Bei dem Carphearter is grade ne geile serie über stick-mix.


----------



## Carras (6. Juli 2009)

*AW: Spod Mix zusammenstellung?*



Mane12 schrieb:


> Hallo zusammen,
> 
> ich möchte für meine Futterrakte einen SpodMix zusammenstellen.
> Ich habe folgende Zutaten zur Verfügung:
> ...


 
Kannst Du alles für einen Spod Mix verwenden. 
Boilies würd ich ein bischen zerkleinern.
Ansonsten kannst Du das mischen wie Du willst.

als Beispiel:

50% Mais
10 % Hanf
20 % Weizen
10 % Forellipellets
10 % zerstückelte Boilies

Das Grundfutter würde ich erst später dazu tun. Und auch nur recht wenig.

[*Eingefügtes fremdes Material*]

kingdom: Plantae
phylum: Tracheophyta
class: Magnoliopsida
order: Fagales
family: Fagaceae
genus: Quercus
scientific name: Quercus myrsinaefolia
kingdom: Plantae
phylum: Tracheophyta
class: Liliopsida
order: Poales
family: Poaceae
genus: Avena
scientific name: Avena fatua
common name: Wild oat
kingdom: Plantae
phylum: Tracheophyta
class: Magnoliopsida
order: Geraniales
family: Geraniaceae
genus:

Es reicht, wenn der Spodmix nur ein kl. Bisschen eindickt. So daß eben kein Mais u.ä. mehr aus der Rakete fällt, bevor sie am Platz auftrifft. 
Aber wie gesagt,...nicht zu viel Grundfutter, bzw. ausreichend Wasser. Sonst verklumpt Dein Spodmix und er geht gar nicht mehr aus der Rakete raus.

Gruß

Carras


----------